Problem description: Continue the OxBlog post below on why its writer is pro-Israel, starting after its final paragraph.

Document text:
**********

OxBlog

Monday, February 12, 2007

# Posted 6:52 PM by Ariel David Adesnik  

WHY AM I PRO-ISRAEL? That question has been put to me with great seriousness by a colleague of mine, to whom I shall refer as 'P'. As I've mentioned before, she and I are in the midst of an ongoing discussion about the conflict between the Israelis and the Palestinians. In fact, she has been considerate enough to carry the discussion here to OxBlog, where she has explained her position in great detail in the comments section.

If I understand the thrust of her question correctly, P wants to know how I can identify so unambiguously with one side in a conflict that is so complicated and so brutal. In addition, P wants to know how I can identify so unambiguously with one side in a conflict about which I am not an expert. I will answer that question first.

When it comes to political judgment, it is always very hard to know how much knowledge is enough. For example, even though I am no expert on immigration, I feel very strongly that we need to provide the millions of illegal immigrants now in the United States with a path to citizenship (or a path to amnesty, if you that is the phrasing you prefer).

I feel this way because my judgment rests not just on knowledge of the current state of immigration, but on a set of values and principles that reflect what I believe to be the purpose of American democracy. When it comes to Israel, my judgment also reflects a combination of knowledge and principles. Which is not to say that my judgment is fixed and permanent. I try to be open to new information and I am willing to debate my principles. But for the moment, I am pro-Israel.

And now back to the question of why. Perhaps the place to begin that question is with history. Although the history of this conflict is constantly disputed, the following judgments seem credible to me.

I am not sure that the Jewish people had an unequivocal right to establish a Jewish state in the historic land of Palestine. But I believe that by 1947, the only way to avoid a prolonged and bloody conflict was to embrace partition -- or what we now call a two-state solution. Israel accepted that partition. The Arab population rejected it and neighboring Arab states launched an invasion.

Many atrocities were committed during this war, by Israelis as well as Palestinians. By the war's end, approximately 700,000 Palestinians fled their homes. Israel does bear responsibility for this tragedy, but so do the Arab states and the Palestinians themselves.

At the end of the first Arab-Israeli war, a two-state solution remained the best hope for peace, yet the Arab world rejected it. Refusing to accept Israel's existence, its neighbors launched additional wars of aggression in 1967 and 1973.

In the late 1970s, Egyptian President Anwar Sadat indicated that he preferred peace to war and would accept Israel's right to exist. Israel made peace with Sadat, in spite of being led by the hawkish and stubborn Menachem Begin. The Arab world ostracized Sadat for recognizing Israel's existence.

Before moving on to the 1990s and the present decade, I just want to state for the record that I recognize the potential for an intelligent counterargument to be made to absolutely every sentence in the four paragraphs above. So let me be clear: the purpose of those paragraphs is not to persuade anyone that my interpretation is the most correct. Rather, it is to elaborate the conclusions that have led, in part, to my self-identification as pro-Israel.

**********

Data for review:
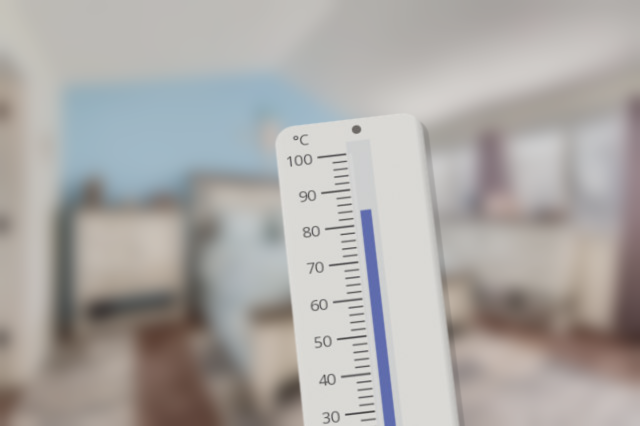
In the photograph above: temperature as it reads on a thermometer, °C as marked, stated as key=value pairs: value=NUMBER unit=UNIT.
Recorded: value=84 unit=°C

**********

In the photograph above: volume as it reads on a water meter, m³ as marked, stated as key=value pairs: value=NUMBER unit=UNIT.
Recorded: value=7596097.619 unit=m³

**********

Reply:
Throughout the 1990s I supported the Oslo peace process. Although some suggest that being pro-Israel entails, ipso facto, supporting illegal settlements and ignoring Israeli violations of Palestinian human rights, I was no less pro-Israel back then than I am now. I was ashamed of Sabra & Shatilla and I believed that the occupation of the West Bank in Gaza brought Israel down, far too often, to the level of its most vicious enemies. Being pro-Israel meant supporting a two-state solution that I hoped would be no less pro-Palestinian and pro-human rights than it was pro-Israel.

There is considerable debate about why the peace process failed after Camp David and Taba. I accept the argument, often made by Bill Clinton and Ehud Barak, that Yasser Arafat walked away from a very good (although not perfect) two-state solution without offering any meaningful alternative. And then Arafat launched the violence of the Al Aqsa intifada. I interpret these events in the light of (my version of) history. A preference for war instead of compromise was too deeply ingrained in the Palestinian leadership.

Before making a transition from the discussion of history to the discussion of values, I want to address the problem of circular logic, better known as the question of the chicken and the egg. In other words, might one say that I subscribe to this verion of history because I am pro-Israel, rather than insisting that I am pro-Israel because I subscribe to this version of history? According to one comment on a recent post:

[You write that] "I am firmly pro-Israel."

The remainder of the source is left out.